:: WORK ITEM ::
Your copy of the entries below should hold exactly the lines from the one containing "thumb cmc: (233, 284)" to the one containing "pinky pip: (137, 198)", inclusive, and no pictures.

+++ LISTED RECORDS +++

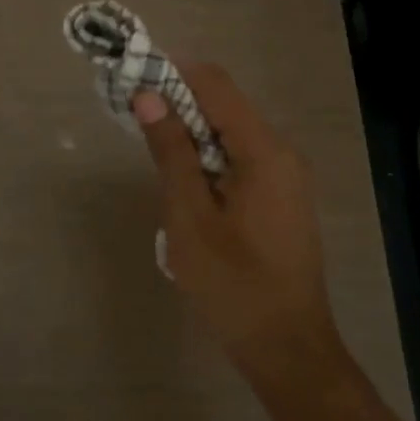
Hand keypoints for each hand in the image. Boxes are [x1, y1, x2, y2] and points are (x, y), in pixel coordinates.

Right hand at [133, 64, 341, 371]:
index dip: (173, 71)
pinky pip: (240, 160)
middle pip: (225, 106)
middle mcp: (282, 154)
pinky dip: (208, 158)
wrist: (287, 349)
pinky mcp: (281, 199)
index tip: (133, 77)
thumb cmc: (233, 284)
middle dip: (177, 102)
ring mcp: (286, 178)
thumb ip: (170, 152)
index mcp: (264, 151)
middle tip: (132, 116)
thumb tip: (148, 95)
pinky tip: (183, 184)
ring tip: (151, 150)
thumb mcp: (189, 217)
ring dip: (190, 133)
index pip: (216, 85)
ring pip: (230, 135)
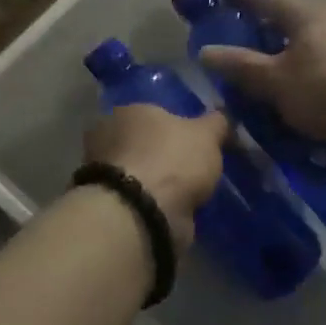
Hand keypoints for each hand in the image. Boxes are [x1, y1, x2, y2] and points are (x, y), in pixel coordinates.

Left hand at [84, 105, 229, 251]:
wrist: (143, 213)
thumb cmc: (172, 160)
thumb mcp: (206, 135)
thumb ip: (215, 123)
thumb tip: (221, 116)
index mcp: (127, 111)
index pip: (152, 113)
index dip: (172, 126)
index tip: (192, 142)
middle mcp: (108, 137)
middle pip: (142, 142)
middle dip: (161, 154)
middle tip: (190, 167)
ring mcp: (104, 174)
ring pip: (138, 172)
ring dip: (156, 181)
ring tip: (186, 193)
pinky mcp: (109, 205)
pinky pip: (137, 198)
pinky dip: (151, 203)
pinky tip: (172, 210)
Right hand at [197, 0, 325, 147]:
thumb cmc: (325, 90)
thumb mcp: (275, 80)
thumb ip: (240, 65)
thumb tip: (205, 51)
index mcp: (304, 12)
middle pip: (283, 15)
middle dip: (256, 23)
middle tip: (230, 34)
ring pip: (300, 37)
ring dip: (276, 47)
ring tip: (254, 63)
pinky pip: (315, 55)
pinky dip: (294, 62)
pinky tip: (285, 81)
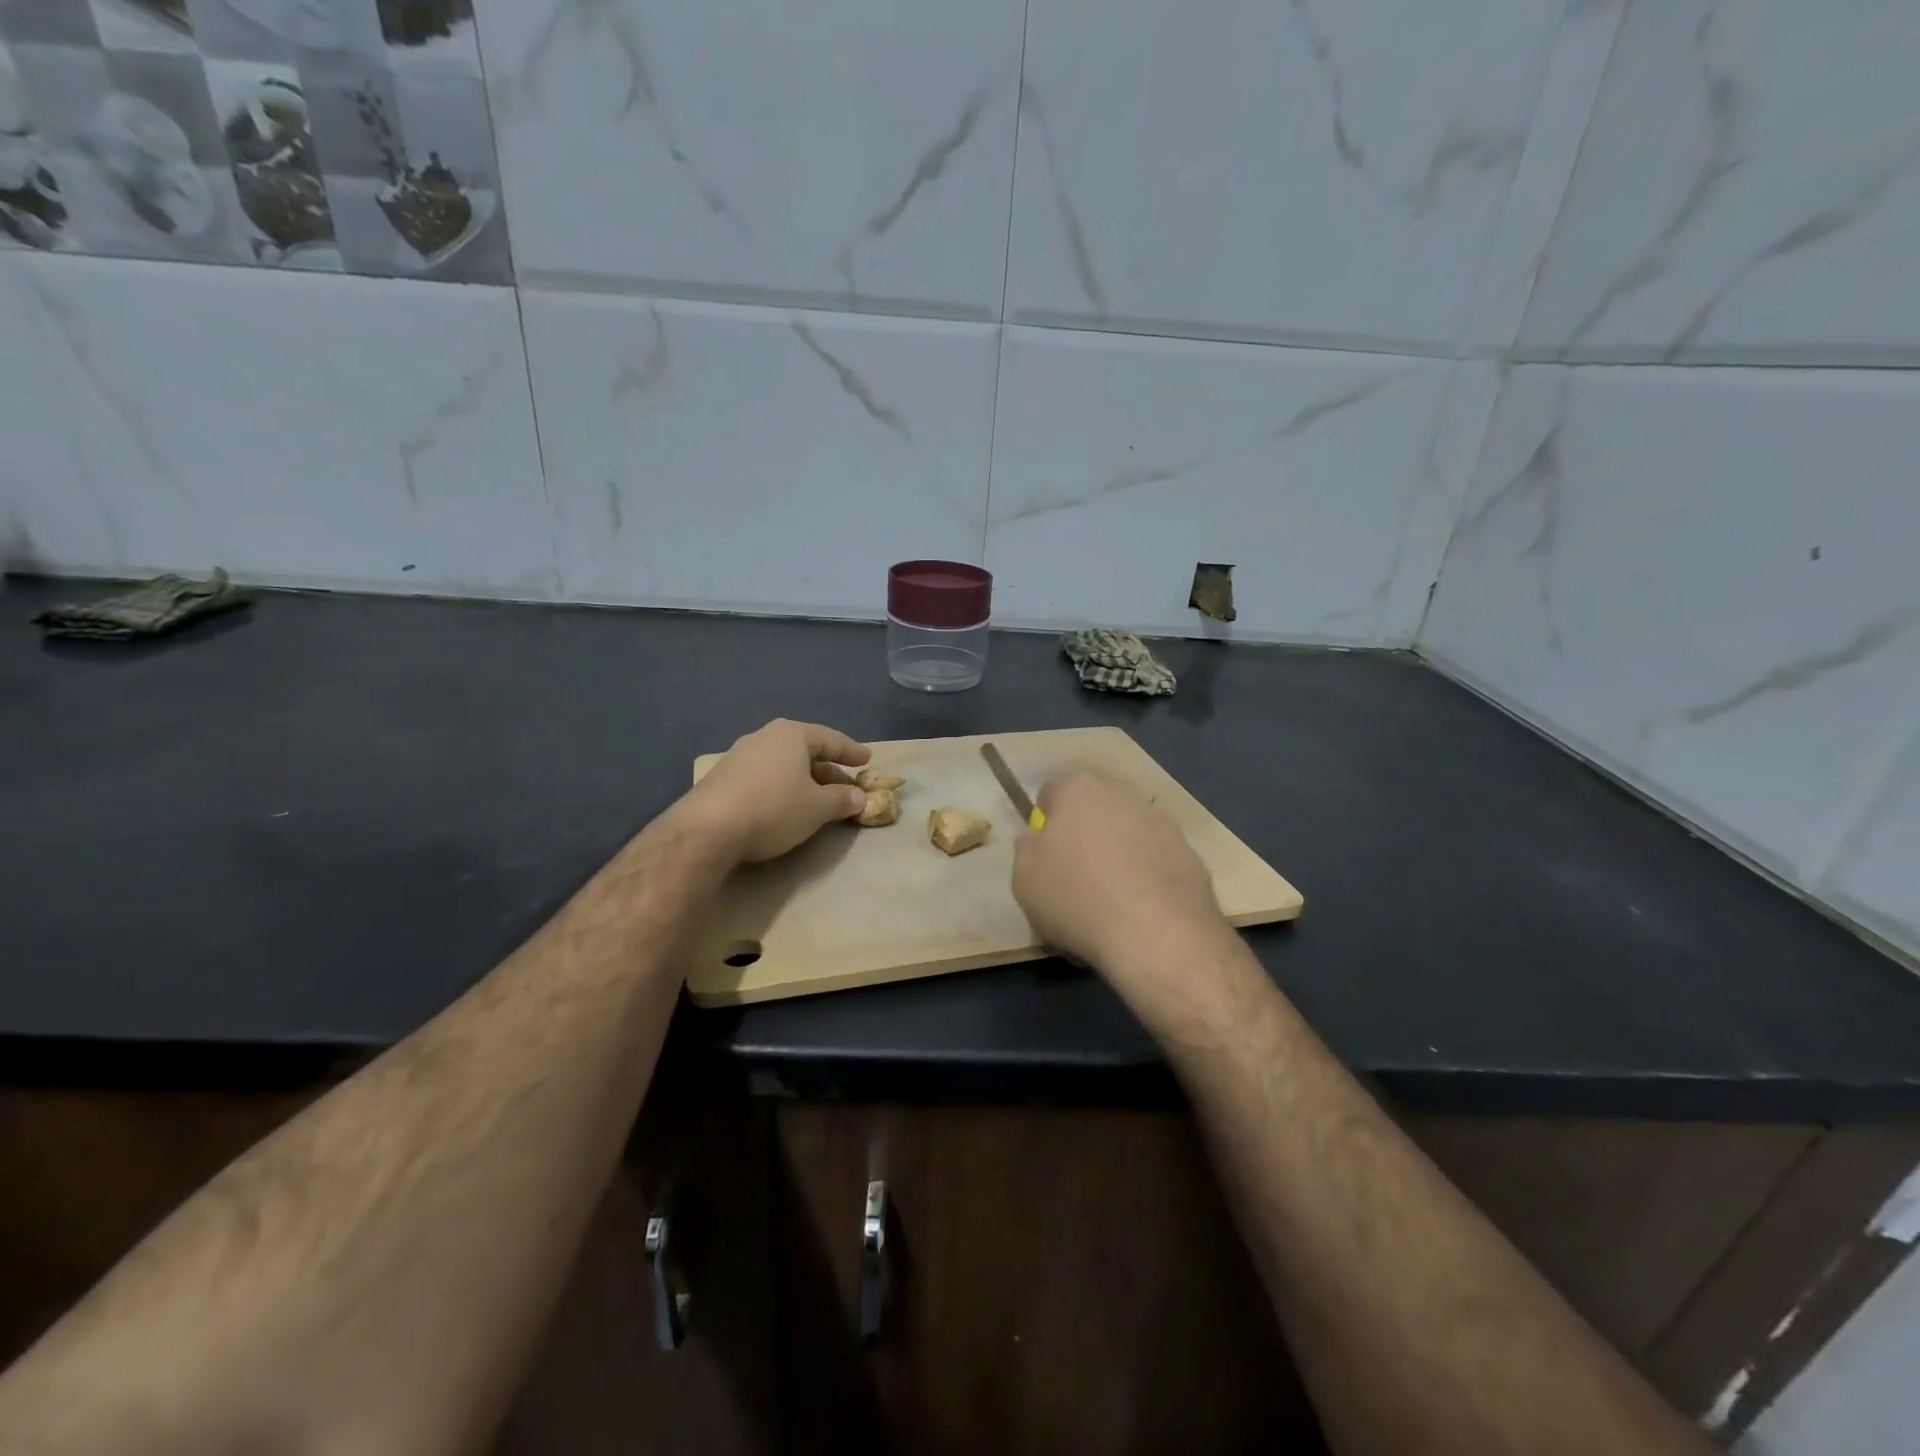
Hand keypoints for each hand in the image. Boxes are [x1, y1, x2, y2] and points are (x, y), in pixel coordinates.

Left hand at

+++

:: TASK RESPONSE ::
thumb cmc: (233, 284)
middle dip: (177, 102)
ring mcp: (286, 178)
thumb ip: (170, 152)
index mcp: (264, 151)
middle tip: (132, 116)
thumb tip: (148, 95)
pinky tip: (183, 184)
ring tip: (151, 150)
thumb mcp: (189, 217)
ring dip: (190, 133)
index pip: (216, 85)
ring pip: (230, 135)
Hand keypoints for each hand in the image. Boxes are [x1, y1, x2, y2] and points are (x, y), in pixel coordinates.

Left hand at [84, 105, 229, 251]:
wrist: (143, 213)
thumb cmc: (172, 160)
thumb mcp: (206, 135)
thumb ip: (215, 123)
thumb tip: (221, 116)
index mcp: (127, 111)
index pip: (152, 113)
index dip: (172, 126)
index tip: (192, 142)
middle mcp: (108, 137)
middle pip: (142, 142)
middle dip: (161, 154)
middle tip: (190, 167)
ring mcp: (104, 174)
ring pip: (138, 172)
ring dip: (156, 181)
ring tip: (186, 193)
pinky mcp: (109, 205)
pinky pip: (137, 198)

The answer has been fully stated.